### What is expected
Put every line of the listing below into a Markdown table with the columns "Row" and "Line," numbering the rows and skipping any blank lines.

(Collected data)
====

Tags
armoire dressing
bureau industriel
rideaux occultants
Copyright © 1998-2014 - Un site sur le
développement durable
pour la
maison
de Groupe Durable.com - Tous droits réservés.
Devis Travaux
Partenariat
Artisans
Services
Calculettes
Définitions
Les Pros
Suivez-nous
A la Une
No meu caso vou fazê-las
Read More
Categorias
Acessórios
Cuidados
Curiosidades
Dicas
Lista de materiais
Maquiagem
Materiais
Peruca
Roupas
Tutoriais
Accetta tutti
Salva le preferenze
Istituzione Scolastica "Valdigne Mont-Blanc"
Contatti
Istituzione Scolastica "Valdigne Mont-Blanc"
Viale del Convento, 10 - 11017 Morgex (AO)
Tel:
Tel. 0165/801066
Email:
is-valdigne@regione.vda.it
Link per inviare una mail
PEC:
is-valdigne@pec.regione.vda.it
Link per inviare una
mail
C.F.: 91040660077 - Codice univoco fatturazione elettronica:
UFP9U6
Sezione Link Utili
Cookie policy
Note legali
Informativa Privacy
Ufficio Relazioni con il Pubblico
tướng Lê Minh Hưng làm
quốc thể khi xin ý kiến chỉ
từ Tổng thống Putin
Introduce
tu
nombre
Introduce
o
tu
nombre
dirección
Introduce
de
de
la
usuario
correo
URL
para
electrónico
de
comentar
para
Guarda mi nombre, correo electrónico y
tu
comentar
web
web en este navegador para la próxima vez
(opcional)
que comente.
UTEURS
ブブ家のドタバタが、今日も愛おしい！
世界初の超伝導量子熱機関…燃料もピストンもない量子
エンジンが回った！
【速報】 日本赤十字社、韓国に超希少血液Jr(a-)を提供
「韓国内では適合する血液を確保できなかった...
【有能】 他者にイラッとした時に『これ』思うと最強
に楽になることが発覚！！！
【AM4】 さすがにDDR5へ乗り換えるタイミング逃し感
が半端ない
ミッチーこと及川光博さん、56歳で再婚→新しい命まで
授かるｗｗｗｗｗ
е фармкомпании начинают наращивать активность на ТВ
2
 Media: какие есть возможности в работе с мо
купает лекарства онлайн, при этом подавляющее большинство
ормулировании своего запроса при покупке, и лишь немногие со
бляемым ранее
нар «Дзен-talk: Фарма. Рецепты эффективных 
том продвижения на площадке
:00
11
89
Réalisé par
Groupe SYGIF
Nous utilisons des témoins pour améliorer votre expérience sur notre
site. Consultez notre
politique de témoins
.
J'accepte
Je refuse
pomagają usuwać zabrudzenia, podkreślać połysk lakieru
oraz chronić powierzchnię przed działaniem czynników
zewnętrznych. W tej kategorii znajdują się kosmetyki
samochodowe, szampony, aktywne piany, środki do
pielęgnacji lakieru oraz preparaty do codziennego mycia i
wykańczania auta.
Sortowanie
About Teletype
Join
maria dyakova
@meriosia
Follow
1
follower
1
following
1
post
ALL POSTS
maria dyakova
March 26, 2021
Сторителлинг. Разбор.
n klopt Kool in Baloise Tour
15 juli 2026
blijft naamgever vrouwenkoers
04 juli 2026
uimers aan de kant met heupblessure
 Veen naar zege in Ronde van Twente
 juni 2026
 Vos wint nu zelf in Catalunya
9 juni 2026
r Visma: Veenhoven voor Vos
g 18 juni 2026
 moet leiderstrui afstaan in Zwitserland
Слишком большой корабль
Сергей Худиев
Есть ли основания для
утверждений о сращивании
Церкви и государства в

====

### Result of the task
| Row | Line |
|---|---|
| 1 | Tags |
| 2 | armoire dressing |
| 3 | bureau industriel |
| 4 | rideaux occultants |
| 5 | Copyright © 1998-2014 - Un site sur le |
| 6 | développement durable |
| 7 | pour la |
| 8 | maison |
| 9 | de Groupe Durable.com - Tous droits réservés. |
| 10 | Devis Travaux |
| 11 | Partenariat |
| 12 | Artisans |
| 13 | Services |
| 14 | Calculettes |
| 15 | Définitions |
| 16 | Les Pros |
| 17 | Suivez-nous |
| 18 | A la Une |
| 19 | No meu caso vou fazê-las |
| 20 | Read More |
| 21 | Categorias |
| 22 | Acessórios |
| 23 | Cuidados |
| 24 | Curiosidades |
| 25 | Dicas |
| 26 | Lista de materiais |
| 27 | Maquiagem |
| 28 | Materiais |
| 29 | Peruca |
| 30 | Roupas |
| 31 | Tutoriais |
| 32 | Accetta tutti |
| 33 | Salva le preferenze |
| 34 | Istituzione Scolastica "Valdigne Mont-Blanc" |
| 35 | Contatti |
| 36 | Istituzione Scolastica "Valdigne Mont-Blanc" |
| 37 | Viale del Convento, 10 - 11017 Morgex (AO) |
| 38 | Tel: |
| 39 | Tel. 0165/801066 |
| 40 | Email: |
| 41 | is-valdigne@regione.vda.it |
| 42 | Link per inviare una mail |
| 43 | PEC: |
| 44 | is-valdigne@pec.regione.vda.it |
| 45 | Link per inviare una |
| 46 | mail |
| 47 | C.F.: 91040660077 - Codice univoco fatturazione elettronica: |
| 48 | UFP9U6 |
| 49 | Sezione Link Utili |
| 50 | Cookie policy |
| 51 | Note legali |
| 52 | Informativa Privacy |
| 53 | Ufficio Relazioni con il Pubblico |
| 54 | tướng Lê Minh Hưng làm |
| 55 | quốc thể khi xin ý kiến chỉ |
| 56 | từ Tổng thống Putin |
| 57 | Introduce |
| 58 | tu |
| 59 | nombre |
| 60 | Introduce |
| 61 | o |
| 62 | tu |
| 63 | nombre |
| 64 | dirección |
| 65 | Introduce |
| 66 | de |
| 67 | de |
| 68 | la |
| 69 | usuario |
| 70 | correo |
| 71 | URL |
| 72 | para |
| 73 | electrónico |
| 74 | de |
| 75 | comentar |
| 76 | para |
| 77 | Guarda mi nombre, correo electrónico y |
| 78 | tu |
| 79 | comentar |
| 80 | web |
| 81 | web en este navegador para la próxima vez |
| 82 | (opcional) |
| 83 | que comente. |
| 84 | UTEURS |
| 85 | ブブ家のドタバタが、今日も愛おしい！ |
| 86 | 世界初の超伝導量子熱機関…燃料もピストンもない量子 |
| 87 | エンジンが回った！ |
| 88 | 【速報】 日本赤十字社、韓国に超希少血液Jr(a-)を提供 |
| 89 | 「韓国内では適合する血液を確保できなかった... |
| 90 | 【有能】 他者にイラッとした時に『これ』思うと最強 |
| 91 | に楽になることが発覚！！！ |
| 92 | 【AM4】 さすがにDDR5へ乗り換えるタイミング逃し感 |
| 93 | が半端ない |
| 94 | ミッチーこと及川光博さん、56歳で再婚→新しい命まで |
| 95 | 授かるｗｗｗｗｗ |
| 96 | е фармкомпании начинают наращивать активность на ТВ |
| 97 | 2 |
| 98 |  Media: какие есть возможности в работе с мо |
| 99 | купает лекарства онлайн, при этом подавляющее большинство |
| 100 | ормулировании своего запроса при покупке, и лишь немногие со |
| 101 | бляемым ранее |
| 102 | нар «Дзен-talk: Фарма. Рецепты эффективных  |
| 103 | том продвижения на площадке |
| 104 | :00 |
| 105 | 11 |
| 106 | 89 |
| 107 | Réalisé par |
| 108 | Groupe SYGIF |
| 109 | Nous utilisons des témoins pour améliorer votre expérience sur notre |
| 110 | site. Consultez notre |
| 111 | politique de témoins |
| 112 | . |
| 113 | J'accepte |
| 114 | Je refuse |
| 115 | pomagają usuwać zabrudzenia, podkreślać połysk lakieru |
| 116 | oraz chronić powierzchnię przed działaniem czynników |
| 117 | zewnętrznych. W tej kategorii znajdują się kosmetyki |
| 118 | samochodowe, szampony, aktywne piany, środki do |
| 119 | pielęgnacji lakieru oraz preparaty do codziennego mycia i |
| 120 | wykańczania auta. |
| 121 | Sortowanie |
| 122 | About Teletype |
| 123 | Join |
| 124 | maria dyakova |
| 125 | @meriosia |
| 126 | Follow |
| 127 | 1 |
| 128 | follower |
| 129 | 1 |
| 130 | following |
| 131 | 1 |
| 132 | post |
| 133 | ALL POSTS |
| 134 | maria dyakova |
| 135 | March 26, 2021 |
| 136 | Сторителлинг. Разбор. |
| 137 | n klopt Kool in Baloise Tour |
| 138 | 15 juli 2026 |
| 139 | blijft naamgever vrouwenkoers |
| 140 | 04 juli 2026 |
| 141 | uimers aan de kant met heupblessure |
| 142 |  Veen naar zege in Ronde van Twente |
| 143 |  juni 2026 |
| 144 |  Vos wint nu zelf in Catalunya |
| 145 | 9 juni 2026 |
| 146 | r Visma: Veenhoven voor Vos |
| 147 | g 18 juni 2026 |
| 148 |  moet leiderstrui afstaan in Zwitserland |
| 149 | Слишком большой корабль |
| 150 | Сергей Худиев |
| 151 | Есть ли основания для |
| 152 | утверждений о сращивании |
| 153 | Церкви и государства в |